Dans le deuxième article du dossier, Jacques Hamel s’appuie sur les exemples des travaux de Miner et de Hughes pour répondre à des critiques des monographies qui négligent 1) que l’étude d’un site peut servir la construction d’explications générales d’un phénomène, 2) que la description peut y être celle d’un objet conçu par la théorie et offrir une compréhension « concrète » préalable à l’explication théorique « abstraite », et 3) que l’artisan d’une monographie peut faire preuve d’astuce et de créativité dans la production d’un objet sous une forme conçue théoriquement. Pour appuyer le même argument sur un exemple plus généreux en remarques méthodologiques, Hamel aurait aussi pu faire mention de Gérald Fortin, 1) qui situe le choix de faire sa monographie sur Sainte-Julienne dans sa classification typologique des municipalités agricoles du Québec, 2) qui annonce que son objet principal est la mobilité professionnelle dans une paroisse d’agriculture « moyenne », et 3) qui lie son objet, en description et en théorie, aux attitudes des générations d’acteurs et à un plus large ensemble de changements socioculturels qui, peu après, seront saisis dans sa thèse de la fin du règne du rural. Rappelons que Fortin avait aussi proposé sa relecture de la tradition monographique québécoise lors du colloque de Recherches sociographiques de 1961, précisément pour y montrer l’hétérogénéité du monde rural et la complexité de la société québécoise depuis la fin du 19e siècle. Son intervention appelait des recherches sur les transformations passées et présentes du Québec et de la diversité de ses villages : le plaidoyer de Hamel pourrait ainsi trouver chez lui une première invitation formelle à la monographie sous une forme qui ne correspond pas au schéma de la description routinière d’une vie communautaire.

Le dernier article, de Paul Sabourin, est centré sur une intéressante analyse du Jean Rivard, le défricheur et l’économiste de Gérin-Lajoie, qu’il aborde comme un « roman-monographique » dans la conjecture d’une influence leplaysienne.
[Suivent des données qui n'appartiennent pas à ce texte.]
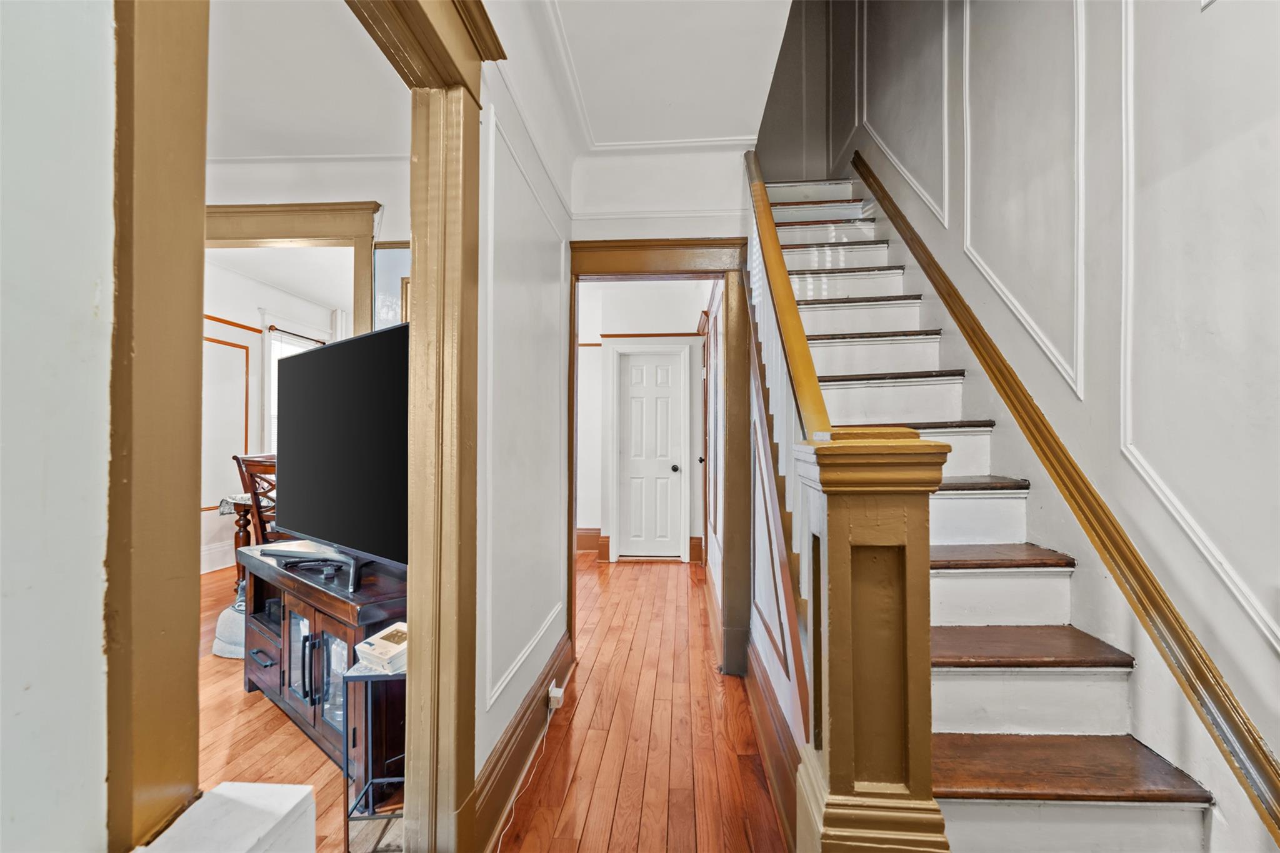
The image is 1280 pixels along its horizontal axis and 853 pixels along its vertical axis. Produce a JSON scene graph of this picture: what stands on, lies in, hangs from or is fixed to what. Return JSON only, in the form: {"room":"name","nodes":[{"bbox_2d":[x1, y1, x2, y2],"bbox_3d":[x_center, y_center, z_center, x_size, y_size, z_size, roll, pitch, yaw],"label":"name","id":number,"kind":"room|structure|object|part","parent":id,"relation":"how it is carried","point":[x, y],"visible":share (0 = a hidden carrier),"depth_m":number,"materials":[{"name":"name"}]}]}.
{"room":"staircase","nodes":[
{"label":"staircase","id":0,"kind":"room"},
{"bbox_2d":[0,0,115,852],"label":"left foreground wall","id":1,"kind":"structure","parent":0,"point":[99,777],"depth_m":0.55,"materials":[{"name":"white paint"}]},
{"bbox_2d":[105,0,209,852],"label":"door casing","id":2,"kind":"structure","parent":1,"relation":"attached to","point":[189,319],"depth_m":0.64,"materials":[{"name":"brown wood"}]},
{"bbox_2d":[133,781,317,852],"bbox_3d":[-0.489,0.791,0.579,0.182,0.678,0.299,0,-1,3],"label":"white ledge","id":3,"kind":"object","parent":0,"point":[266,787],"visible":0.98,"depth_m":0.65,"materials":[{"name":"white paint"}]},
{"bbox_2d":[198,256,344,575],"bbox_3d":[-3.730,-0.076,5.123,0.146,2.735,3.755,0,-1,3],"label":"dining room wall","id":4,"kind":"structure","parent":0,"point":[259,337],"depth_m":5.40,"materials":[{"name":"white paint"}]},
{"bbox_2d":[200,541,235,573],"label":"baseboard","id":5,"kind":"structure","parent":4,"relation":"attached to","point":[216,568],"depth_m":5.14,"materials":[{"name":"white paint"}]},
{"bbox_2d":[201,324,251,506],"bbox_3d":[-3.881,-0.027,5.183,0.068,1.448,0.528,0,-1,3],"label":"wall molding","id":6,"kind":"structure","parent":4,"relation":"attached to","point":[241,347],"depth_m":5.31,"materials":[{"name":"wood"}]},
{"bbox_2d":[264,327,319,455],"bbox_3d":[-3.701,-0.216,6.151,0.150,1.670,1.001,0,-1,3],"label":"window","id":7,"kind":"structure","parent":4,"relation":"in","point":[274,357],"depth_m":5.92,"materials":[{"name":"white"}]},
{"bbox_2d":[265,324,328,345],"bbox_3d":[-3.675,-0.977,6.111,0.104,0.054,0.985,0,-1,3],"label":"curtain rod","id":8,"kind":"object","parent":4,"relation":"attached to","point":[276,329],"visible":0.62,"depth_m":5.99,"materials":[{"name":"black metal"}]},
{"bbox_2d":[196,561,349,852],"bbox_3d":[-2.240,1.314,3.313,3.911,0.094,5.730,0,-1,3],"label":"living room floor","id":9,"kind":"structure","parent":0,"point":[239,697],"depth_m":2.25,"materials":[{"name":"brown wood"}]},
{"bbox_2d":[212,592,247,659],"bbox_3d":[-2.153,1.116,3.299,0.527,0.300,0.510,0,-1,3],"label":"pouf","id":10,"kind":"object","parent":9,"relation":"on","point":[226,612],"visible":0.28,"depth_m":3.12,"materials":[{"name":"fabric"}]},
{"bbox_2d":[216,491,260,583],"bbox_3d":[-2.450,0.889,4.412,1.192,0.750,1.131,0,-1,3],"label":"dining table","id":11,"kind":"object","parent":9,"relation":"on","point":[224,508],"visible":0.2,"depth_m":4.06,"materials":[{"name":"brown wood"}]},
{"bbox_2d":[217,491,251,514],"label":"tablecloth","id":12,"kind":"object","parent":11,"relation":"on","point":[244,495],"visible":0.22,"depth_m":4.09,"materials":[{"name":"fabric"}]},
{"bbox_2d":[233,452,280,553],"bbox_3d":[-2.343,0.711,3.847,0.487,1.089,0.505,0,-1,15],"label":"dining chair","id":13,"kind":"object","parent":9,"relation":"on","point":[251,471],"visible":0.34,"depth_m":3.67,"materials":[{"name":"brown wood"}]},
{"bbox_2d":[238,545,406,803],"bbox_3d":[-1.214,0.935,2.377,1.356,0.660,0.499,-1,-1,42],"label":"tv stand","id":14,"kind":"object","parent":9,"relation":"on","point":[299,610],"visible":0.57,"depth_m":2.10,"materials":[{"name":"wood"}]},
{"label":"drawer","id":15,"kind":"part","parent":14,"relation":"part of","materials":[{"name":"wood"}]},
{"bbox_2d":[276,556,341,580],"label":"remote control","id":16,"kind":"object","parent":14,"relation":"on","point":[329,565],"visible":0.98,"depth_m":2.25,"materials":[{"name":"black plastic"}]},
{"bbox_3d":[-1.271,0.946,2.246,0.359,0.431,0.270,0,-1,3],"label":"glass doors","id":17,"kind":"part","parent":14,"relation":"part of","materials":[{"name":"glass"}]},
{"bbox_2d":[272,321,409,584],"bbox_3d":[-1.133,0.107,2.198,1.345,0.894,0.294,-1,-1,40],"label":"television","id":18,"kind":"object","parent":14,"relation":"on","point":[304,362],"visible":0.84,"depth_m":2.10,"materials":[{"name":"black plastic"}]},
{"bbox_2d":[341,656,407,850],"bbox_3d":[-0.701,0.991,1.756,0.317,0.540,0.275,0,-1,3],"label":"side table","id":19,"kind":"object","parent":9,"relation":"on","point":[347,764],"visible":0.45,"depth_m":1.66,"materials":[{"name":"metal"}]},
{"bbox_2d":[355,621,407,672],"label":"box","id":20,"kind":"object","parent":19,"relation":"on","point":[387,645],"visible":0.71,"depth_m":1.70,"materials":[{"name":"white paper"}]},
{"bbox_2d":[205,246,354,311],"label":"dining room ceiling","id":21,"kind":"structure","parent":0,"point":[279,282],"depth_m":5.32,"materials":[{"name":"white paint"}]},
{"bbox_2d":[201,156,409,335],"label":"dining room wall","id":22,"kind":"structure","parent":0,"point":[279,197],"depth_m":3.09,"materials":[{"name":"white paint"}]},
{"bbox_2d":[203,199,379,337],"bbox_3d":[-2.068,-0.017,3.078,1.496,2.246,0.183,0,-1,3],"label":"frame","id":23,"kind":"structure","parent":22,"relation":"attached to","point":[286,235],"depth_m":3.04,"materials":[{"name":"brown wood"}]},
{"bbox_2d":[372,241,409,329],"bbox_3d":[-1.247,-0.441,3.100,0.425,1.103,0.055,0,-1,3],"label":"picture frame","id":24,"kind":"object","parent":22,"relation":"attached to","point":[394,257],"visible":0.35,"depth_m":3.10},
{"bbox_2d":[206,0,408,160],"bbox_3d":[-2.081,-1.524,1.951,3.462,0.107,3.054,0,-1,3],"label":"left room ceiling","id":25,"kind":"structure","parent":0,"point":[224,150],"depth_m":2.44,"materials":[{"name":"white paint"}]},
{"bbox_2d":[473,33,573,813],"bbox_3d":[-0.517,-0.125,1.566,0.123,2.751,3.446,0,-1,3],"label":"hallway left wall","id":26,"kind":"structure","parent":0,"point":[514,187],"depth_m":2.02,"materials":[{"name":"white paint"}]},
{"bbox_2d":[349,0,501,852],"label":"door frame","id":27,"kind":"structure","parent":26,"relation":"attached to","point":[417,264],"depth_m":1.47,"materials":[{"name":"brown wood"}]},
{"bbox_2d":[470,627,573,852],"bbox_3d":[-0.415,1.149,2.101,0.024,0.194,2.379,0,-1,3],"label":"baseboard","id":28,"kind":"structure","parent":26,"relation":"attached to","point":[524,712],"depth_m":1.97,"materials":[{"name":"brown wood"}]},
{"bbox_2d":[547,682,563,709],"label":"power adapter","id":29,"kind":"object","parent":28,"relation":"attached to","point":[559,695],"visible":0.91,"depth_m":2.36,"materials":[{"name":"white plastic"}]},
{"bbox_2d":[490,700,556,852],"bbox_3d":[-0.416,1.194,1.849,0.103,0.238,1.020,0,-1,3],"label":"power cord","id":30,"kind":"object","parent":29,"relation":"attached to","point":[547,727],"visible":0.98,"depth_m":2.06,"materials":[{"name":"white plastic"}]},
{"bbox_2d":[492,550,786,852],"bbox_3d":[0.157,1.309,2.440,2.713,0.099,7.217,0,-1,3],"label":"hallway floor","id":31,"kind":"structure","parent":0,"point":[692,807],"depth_m":2.26,"materials":[{"name":"brown wood"}]},
{"bbox_2d":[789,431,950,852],"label":"newel post","id":32,"kind":"object","parent":31,"relation":"on","point":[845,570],"visible":0.96,"depth_m":1.09,"materials":[{"name":"brown wood"}]},
{"bbox_2d":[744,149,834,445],"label":"stair handrail","id":33,"kind":"object","parent":32,"relation":"on","point":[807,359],"visible":0.62,"depth_m":1.75,"materials":[{"name":"brown wood"}]},
{"bbox_2d":[746,175,1221,852],"bbox_3d":[0.996,-0.367,2.710,1.189,3.321,3.913,0,-1,3],"label":"staircase","id":34,"kind":"structure","parent":31,"relation":"on","point":[985,727],"depth_m":1.79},
{"bbox_2d":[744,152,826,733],"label":"stair railing","id":35,"kind":"object","parent":34,"relation":"attached to","point":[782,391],"visible":0.45,"depth_m":1.79,"materials":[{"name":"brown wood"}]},
{"bbox_3d":[1.040,0.913,1.546,0.788,0.041,0.357,0,-1,3],"label":"tread","id":36,"kind":"part","parent":34,"relation":"part of","materials":[{"name":"brown wood"}]},
{"bbox_2d":[573,280,710,563],"bbox_3d":[-0.120,-0.069,5.750,1.919,2.744,0.147,0,-1,3],"label":"hallway end wall","id":37,"kind":"structure","parent":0,"point":[655,322],"depth_m":5.70,"materials":[{"name":"white paint"}]},
{"bbox_2d":[575,528,603,551],"bbox_3d":[-0.798,1.211,5.991,0.798,0.213,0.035,0,-1,3],"label":"baseboard","id":38,"kind":"structure","parent":37,"relation":"attached to","point":[587,540],"depth_m":6.02,"materials":[{"name":"brown wood"}]},
{"bbox_2d":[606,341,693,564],"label":"door trim","id":39,"kind":"structure","parent":37,"relation":"attached to","point":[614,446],"depth_m":5.57,"materials":[{"name":"white paint"}]},
{"bbox_2d":[616,348,685,560],"bbox_3d":[0.102,0.305,5.619,0.642,1.996,0.114,0,-1,3],"label":"white door","id":40,"kind":"structure","parent":37,"relation":"in","point":[634,379],"depth_m":5.64,"materials":[{"name":"white paint"}]},
{"bbox_3d":[0.348,0.424,5.631,0.065,0.069,0.075,0,-1,3],"label":"doorknob","id":41,"kind":"part","parent":40,"relation":"part of","materials":[{"name":"metal"}]},
{"bbox_2d":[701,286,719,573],"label":"hallway door","id":42,"kind":"structure","parent":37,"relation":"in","point":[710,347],"depth_m":4.56,"materials":[{"name":"white wood"}]},
{"bbox_2d":[511,0,794,156],"bbox_3d":[0.063,-1.541,1.370,1.493,0.185,4.144,0,-1,3],"label":"hallway ceiling","id":43,"kind":"structure","parent":0,"point":[755,103],"depth_m":2.26,"materials":[{"name":"white paint"}]},
{"bbox_2d":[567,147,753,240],"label":"hallway end wall","id":44,"kind":"structure","parent":0,"point":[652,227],"depth_m":3.01,"materials":[{"name":"white paint"}]},
{"bbox_2d":[565,237,751,677],"bbox_3d":[0.091,0.171,3.028,1.036,2.196,0.202,0,-1,3],"label":"hallway door frame","id":45,"kind":"structure","parent":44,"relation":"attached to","point":[592,272],"depth_m":2.97,"materials":[{"name":"brown wood"}]},
{"bbox_2d":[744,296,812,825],"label":"stair side wall","id":46,"kind":"structure","parent":0,"point":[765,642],"depth_m":2.22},
{"bbox_2d":[744,635,804,852],"bbox_3d":[0.479,1.121,2.125,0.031,0.210,1.656,0,-1,3],"label":"baseboard","id":47,"kind":"structure","parent":46,"relation":"attached to","point":[762,715],"depth_m":1.98,"materials":[{"name":"brown wood"}]},
{"bbox_2d":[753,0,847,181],"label":"stairwell wall","id":48,"kind":"structure","parent":0,"point":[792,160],"depth_m":4.66,"materials":[{"name":"paint"}]},
{"bbox_2d":[835,0,1279,852],"bbox_3d":[1.472,-1.227,1.724,0.153,5.099,5.936,0,-1,3],"label":"right wall","id":49,"kind":"structure","parent":0,"point":[1263,652],"depth_m":1.58,"materials":[{"name":"white paint"}]},
{"bbox_2d":[856,0,949,226],"bbox_3d":[1.454,-2.031,3.140,0.078,2.074,1.003,0,-1,3],"label":"wall panel molding","id":50,"kind":"structure","parent":49,"relation":"attached to","point":[945,127],"depth_m":3.06,"materials":[{"name":"white paint"}]},
{"bbox_2d":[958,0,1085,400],"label":"wall panel molding","id":51,"kind":"structure","parent":49,"relation":"attached to","point":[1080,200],"depth_m":2.05,"materials":[{"name":"white paint"}]},
{"bbox_2d":[853,155,1279,848],"bbox_3d":[1.356,-0.646,2.136,0.088,3.284,3.326,0,-1,3],"label":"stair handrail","id":52,"kind":"object","parent":49,"relation":"attached to","point":[1278,842],"visible":0.96,"depth_m":1.58,"materials":[{"name":"wood"}]},
{"bbox_2d":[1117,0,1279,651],"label":"wall panel molding","id":53,"kind":"structure","parent":49,"relation":"attached to","point":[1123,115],"depth_m":1.47,"materials":[{"name":"white paint"}]}
]}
Cette utopie singulière des années 1860, fondée sur un travail d’observation par souci d’imaginer un développement local qui convienne aux moeurs et aux conditions d’existence des Canadiens français, serait à relire comme l’oeuvre fondatrice d’une ingénierie sociale québécoise et d’une connaissance hétérodoxe de l’économie adaptée à la société québécoise. Ce texte inspirant laisse le lecteur sur l’horizon d’un autre projet de Sabourin consistant à étudier une conception de la rationalité économique construite socialement dans la filiation intellectuelle liant Monpetit et Minville à Gérin, le fils de Gérin-Lajoie.